■ TASK TO COMPLETE ■
Print all records exactly, pictures left out.
........
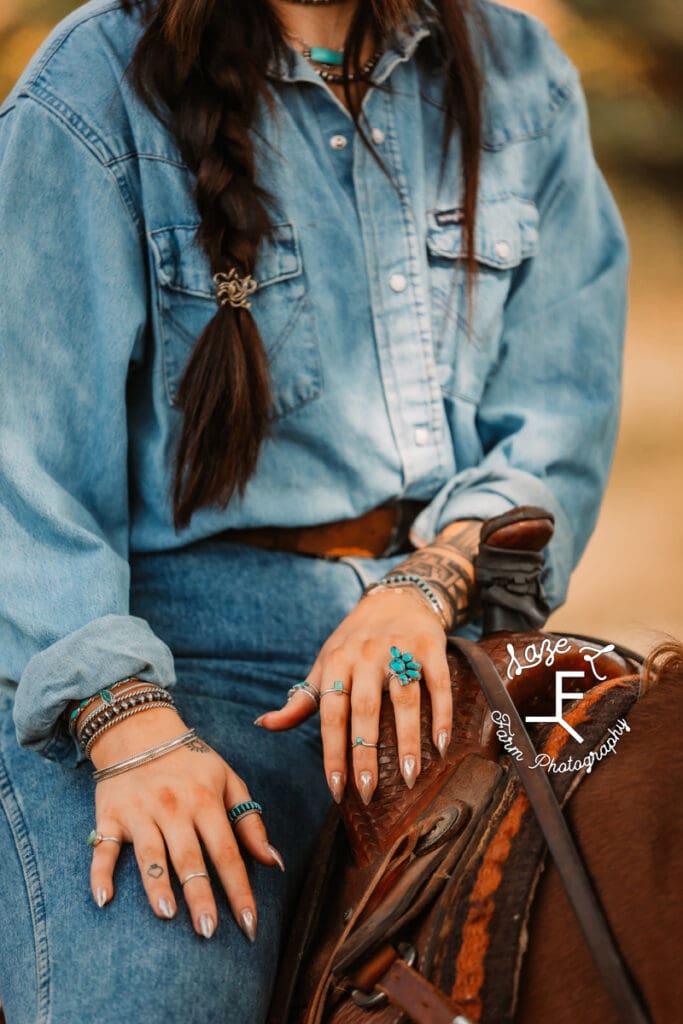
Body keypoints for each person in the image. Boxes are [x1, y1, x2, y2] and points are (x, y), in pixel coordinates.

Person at [0, 0, 628, 1019]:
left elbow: (557, 414)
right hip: (169, 657)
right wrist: (128, 726)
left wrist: (425, 582)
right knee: (164, 975)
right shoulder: (93, 82)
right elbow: (22, 462)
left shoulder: (519, 74)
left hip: (449, 635)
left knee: (642, 841)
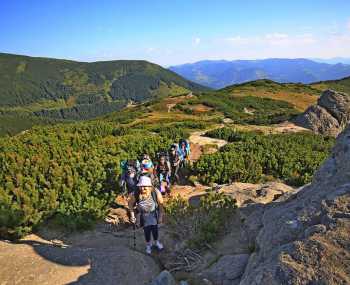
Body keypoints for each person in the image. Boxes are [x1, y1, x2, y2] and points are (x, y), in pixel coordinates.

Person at [128, 175, 164, 254]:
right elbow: (130, 204)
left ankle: (156, 242)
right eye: (141, 186)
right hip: (143, 216)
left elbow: (161, 205)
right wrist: (132, 215)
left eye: (145, 186)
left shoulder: (155, 192)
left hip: (154, 215)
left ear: (150, 186)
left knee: (155, 230)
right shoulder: (136, 194)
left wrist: (160, 217)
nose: (143, 188)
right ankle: (148, 245)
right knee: (147, 231)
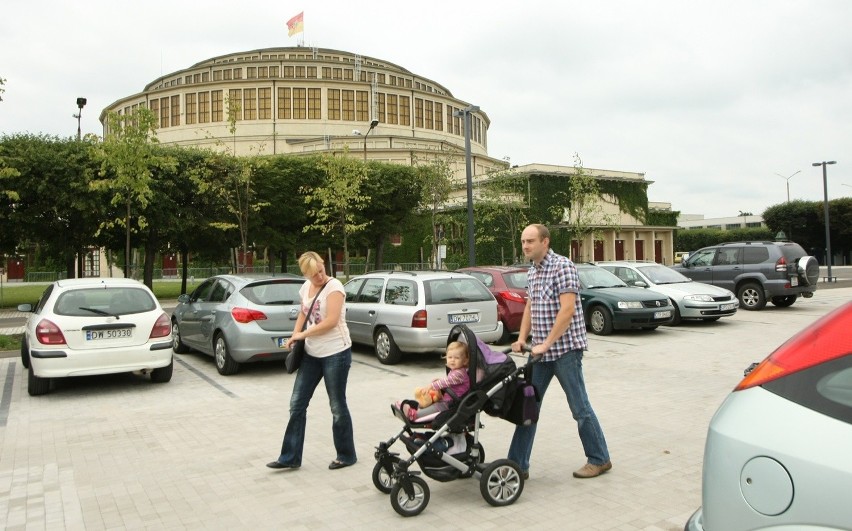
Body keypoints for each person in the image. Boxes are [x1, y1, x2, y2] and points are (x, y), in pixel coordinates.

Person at [508, 224, 612, 480]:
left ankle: (599, 459)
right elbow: (531, 308)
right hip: (540, 355)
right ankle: (517, 465)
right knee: (528, 408)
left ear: (545, 241)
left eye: (530, 241)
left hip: (566, 351)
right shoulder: (532, 272)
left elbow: (567, 311)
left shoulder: (563, 266)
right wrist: (522, 338)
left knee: (579, 408)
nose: (525, 246)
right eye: (523, 241)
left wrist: (547, 343)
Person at [267, 251, 357, 471]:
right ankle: (289, 457)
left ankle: (346, 455)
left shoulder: (335, 287)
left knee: (337, 405)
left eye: (321, 270)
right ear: (305, 274)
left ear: (323, 264)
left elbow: (331, 321)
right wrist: (294, 334)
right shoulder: (306, 287)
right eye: (314, 274)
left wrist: (302, 335)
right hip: (311, 354)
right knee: (297, 404)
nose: (319, 276)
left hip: (336, 352)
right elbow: (302, 312)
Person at [396, 341, 470, 423]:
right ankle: (414, 406)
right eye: (450, 357)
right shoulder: (456, 371)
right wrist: (439, 381)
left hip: (451, 404)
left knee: (436, 407)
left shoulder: (459, 373)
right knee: (432, 403)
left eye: (456, 358)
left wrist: (432, 385)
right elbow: (449, 382)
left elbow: (447, 381)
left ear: (465, 361)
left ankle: (414, 415)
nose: (452, 360)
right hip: (448, 400)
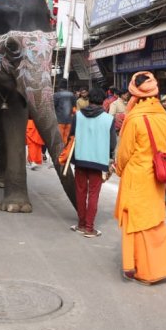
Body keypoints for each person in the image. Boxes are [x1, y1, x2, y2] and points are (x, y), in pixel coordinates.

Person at [114, 71, 166, 284]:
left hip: (136, 175)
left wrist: (118, 169)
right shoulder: (164, 117)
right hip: (158, 176)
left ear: (135, 92)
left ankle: (136, 266)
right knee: (156, 220)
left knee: (135, 220)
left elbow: (124, 153)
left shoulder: (134, 118)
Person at [69, 87, 116, 238]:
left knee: (80, 192)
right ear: (103, 101)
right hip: (98, 161)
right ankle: (89, 228)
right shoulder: (108, 119)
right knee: (93, 193)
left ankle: (81, 224)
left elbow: (71, 136)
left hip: (80, 159)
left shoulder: (78, 116)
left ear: (88, 99)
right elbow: (112, 145)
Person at [53, 79, 76, 144]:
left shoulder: (56, 95)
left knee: (59, 139)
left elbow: (53, 107)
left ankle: (60, 153)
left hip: (59, 121)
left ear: (59, 86)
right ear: (67, 86)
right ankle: (65, 153)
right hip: (69, 120)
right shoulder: (72, 95)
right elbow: (74, 106)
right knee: (67, 139)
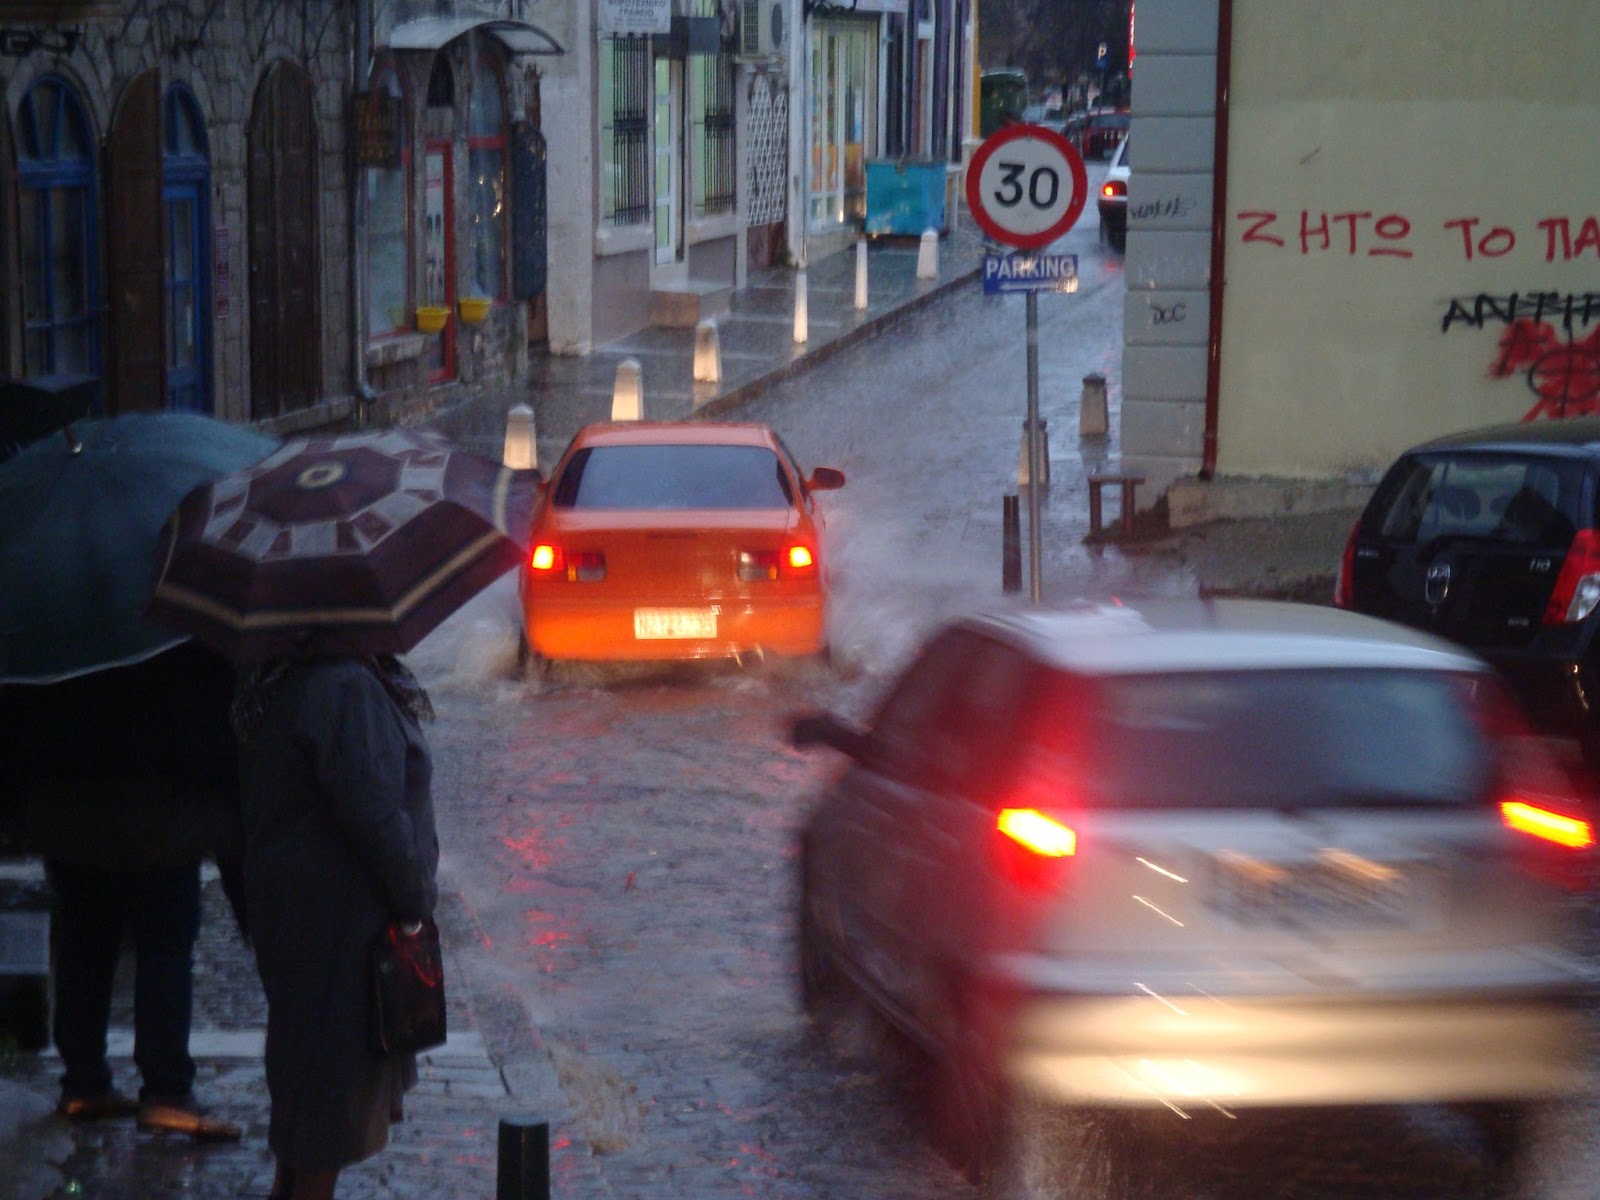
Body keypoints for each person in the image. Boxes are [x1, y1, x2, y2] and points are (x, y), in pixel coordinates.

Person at [1, 640, 245, 1141]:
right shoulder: (175, 632)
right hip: (161, 815)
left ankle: (84, 1082)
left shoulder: (60, 632)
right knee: (165, 947)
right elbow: (214, 725)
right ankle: (167, 1090)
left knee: (84, 943)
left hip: (68, 812)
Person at [230, 653, 439, 1200]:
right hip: (342, 926)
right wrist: (415, 897)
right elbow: (375, 815)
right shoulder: (343, 688)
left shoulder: (285, 677)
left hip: (303, 912)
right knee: (329, 1098)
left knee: (305, 1085)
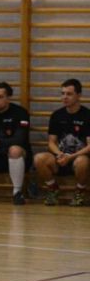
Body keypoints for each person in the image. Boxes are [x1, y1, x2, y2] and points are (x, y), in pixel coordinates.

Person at [33, 79, 89, 207]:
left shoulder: (87, 115)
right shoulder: (57, 115)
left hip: (78, 158)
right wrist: (59, 154)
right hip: (61, 158)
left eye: (69, 94)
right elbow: (51, 142)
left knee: (82, 161)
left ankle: (80, 191)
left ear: (79, 95)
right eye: (62, 93)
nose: (65, 97)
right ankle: (53, 188)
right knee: (39, 158)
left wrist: (71, 157)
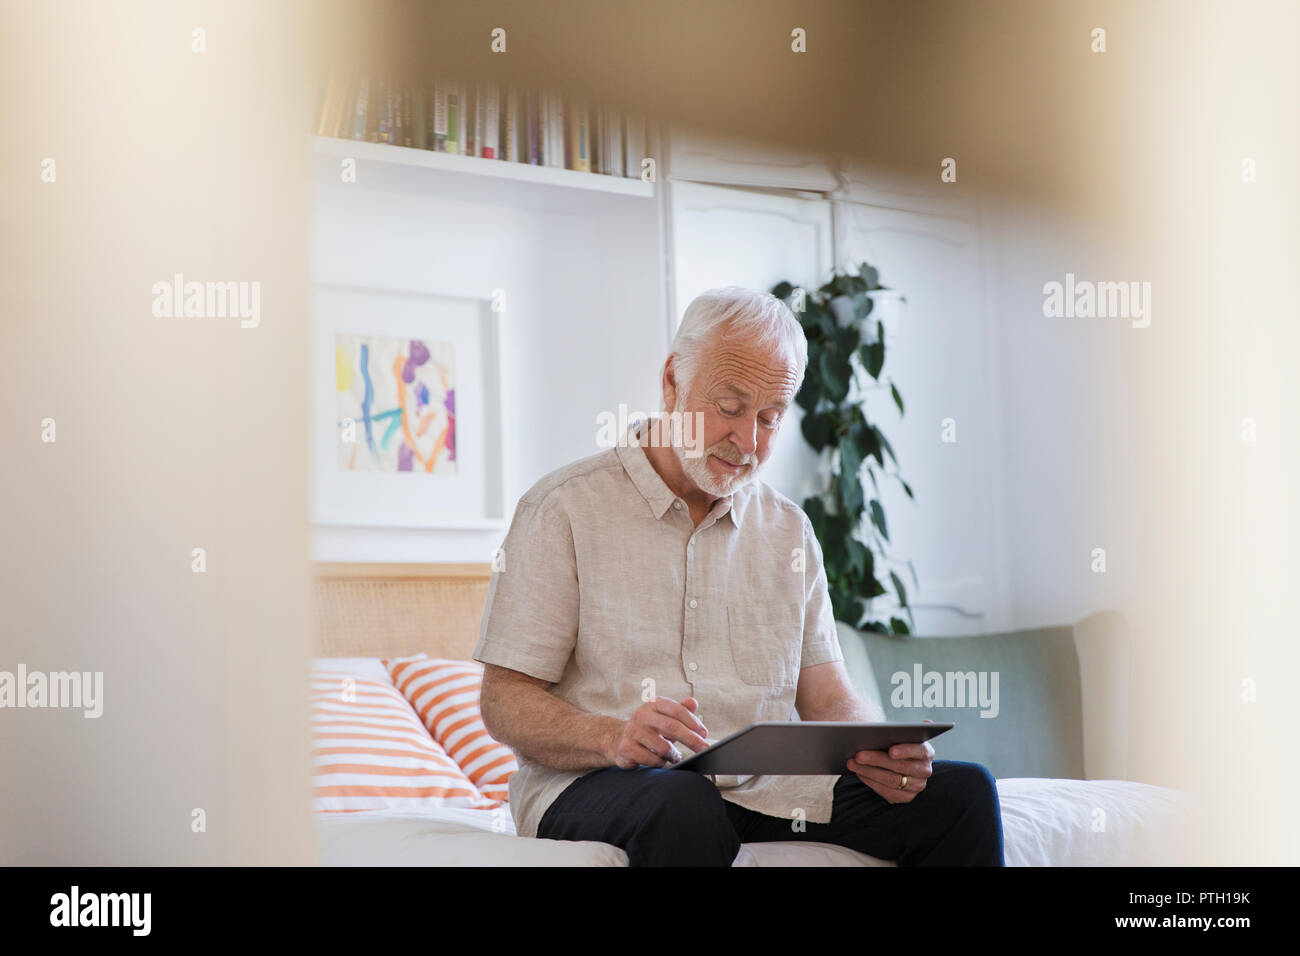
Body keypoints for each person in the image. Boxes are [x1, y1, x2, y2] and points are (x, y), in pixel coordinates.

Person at [473, 286, 1004, 866]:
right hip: (602, 781)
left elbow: (826, 695)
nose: (747, 441)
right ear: (673, 381)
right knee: (682, 802)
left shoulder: (789, 531)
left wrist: (880, 748)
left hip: (764, 788)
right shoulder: (562, 509)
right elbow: (504, 699)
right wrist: (612, 735)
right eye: (729, 407)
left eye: (770, 418)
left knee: (964, 792)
........
■ OUTPUT OF THE TASK ■
Body keypoints for each person in the image. Boxes are [x1, y1, x2, y2] and points are (x, y), in pixel coordinates.

Person at [0, 0, 628, 1019]:
left elbow: (557, 414)
right hip: (169, 657)
right wrist: (128, 726)
left wrist: (425, 582)
right knee: (164, 975)
right shoulder: (93, 82)
right elbow: (22, 462)
left shoulder: (519, 74)
left hip: (449, 635)
left knee: (642, 841)
Body keypoints for each person in the image. Boxes are [x1, y1, x2, y2] and points are (x, y), in pixel coordinates.

Person at [128, 175, 164, 254]:
right elbow: (130, 204)
left ankle: (156, 242)
right eye: (141, 186)
right hip: (143, 216)
left elbow: (161, 205)
right wrist: (132, 215)
left eye: (145, 186)
left shoulder: (155, 192)
left hip: (154, 215)
left ear: (150, 186)
left knee: (155, 230)
right shoulder: (136, 194)
left wrist: (160, 217)
nose: (143, 188)
right ankle: (148, 245)
right knee: (147, 231)
Body keypoints for each person in the image. Boxes are [x1, y1, x2, y2] and points are (x, y), in pixel coordinates.

Person at [508, 224, 612, 480]:
left ankle: (599, 459)
right elbow: (531, 308)
right hip: (540, 355)
right ankle: (517, 465)
right knee: (528, 408)
left ear: (545, 241)
left eye: (530, 241)
left hip: (566, 351)
right shoulder: (532, 272)
left elbow: (567, 311)
left shoulder: (563, 266)
right wrist: (522, 338)
left knee: (579, 408)
nose: (525, 246)
right eye: (523, 241)
left wrist: (547, 343)
Person at [267, 251, 357, 471]:
right ankle: (289, 457)
left ankle: (346, 455)
left shoulder: (335, 287)
left knee: (337, 405)
left eye: (321, 270)
right ear: (305, 274)
left ear: (323, 264)
left elbow: (331, 321)
right wrist: (294, 334)
right shoulder: (306, 287)
right eye: (314, 274)
left wrist: (302, 335)
right hip: (311, 354)
right knee: (297, 404)
nose: (319, 276)
left hip: (336, 352)
right elbow: (302, 312)
Person at [396, 341, 470, 423]:
right ankle: (414, 406)
right eye: (450, 357)
right shoulder: (456, 371)
right wrist: (439, 381)
left hip: (451, 404)
left knee: (436, 407)
left shoulder: (459, 373)
right knee: (432, 403)
left eye: (456, 358)
left wrist: (432, 385)
right elbow: (449, 382)
left elbow: (447, 381)
left ear: (465, 361)
left ankle: (414, 415)
nose: (452, 360)
right hip: (448, 400)
Body keypoints for each person in the image. Boxes are [x1, y1, x2, y2] and points are (x, y), in pixel coordinates.

Person at [114, 71, 166, 284]:
left hip: (136, 175)
left wrist: (118, 169)
right shoulder: (164, 117)
right hip: (158, 176)
left ear: (135, 92)
left ankle: (136, 266)
right knee: (156, 220)
left knee: (135, 220)
left elbow: (124, 153)
left shoulder: (134, 118)
Person at [69, 87, 116, 238]:
left knee: (80, 192)
right ear: (103, 101)
right hip: (98, 161)
right ankle: (89, 228)
right shoulder: (108, 119)
right knee: (93, 193)
left ankle: (81, 224)
left elbow: (71, 136)
left hip: (80, 159)
left shoulder: (78, 116)
left ear: (88, 99)
right elbow: (112, 145)
Person at [53, 79, 76, 144]:
left shoulder: (56, 95)
left knee: (59, 139)
left elbow: (53, 107)
left ankle: (60, 153)
left hip: (59, 121)
left ear: (59, 86)
right ear: (67, 86)
right ankle: (65, 153)
right hip: (69, 120)
right shoulder: (72, 95)
right elbow: (74, 106)
right knee: (67, 139)
Body keypoints for each person in the image. Boxes are [x1, y1, x2, y2] and points are (x, y), in pixel coordinates.

Person at [1, 640, 245, 1141]:
right shoulder: (175, 632)
right hip: (161, 815)
left ankle: (84, 1082)
left shoulder: (60, 632)
right knee: (165, 947)
right elbow: (214, 725)
right ankle: (167, 1090)
left knee: (84, 943)
left hip: (68, 812)
Person at [230, 653, 439, 1200]:
right hip: (342, 926)
right wrist: (415, 897)
right elbow: (375, 815)
right shoulder: (343, 688)
left shoulder: (285, 677)
left hip: (303, 912)
right knee: (329, 1098)
left knee: (305, 1085)
Body keypoints for each person in the image. Boxes are [x1, y1, x2, y2] and points are (x, y), in pixel coordinates.

Person at [33, 79, 89, 207]:
left shoulder: (87, 115)
right shoulder: (57, 115)
left hip: (78, 158)
right wrist: (59, 154)
right hip: (61, 158)
left eye: (69, 94)
right elbow: (51, 142)
left knee: (82, 161)
left ankle: (80, 191)
left ear: (79, 95)
right eye: (62, 93)
nose: (65, 97)
right ankle: (53, 188)
right knee: (39, 158)
left wrist: (71, 157)
Body keypoints for each person in the image. Boxes are [x1, y1, x2, y2] and points are (x, y), in pixel coordinates.

Person at [473, 286, 1004, 866]:
right hip: (602, 781)
left elbow: (826, 695)
nose: (747, 441)
right ear: (673, 381)
right knee: (682, 802)
left shoulder: (789, 531)
left wrist: (880, 748)
left hip: (764, 788)
right shoulder: (562, 509)
right elbow: (504, 699)
right wrist: (612, 735)
right eye: (729, 407)
left eye: (770, 418)
left knee: (964, 792)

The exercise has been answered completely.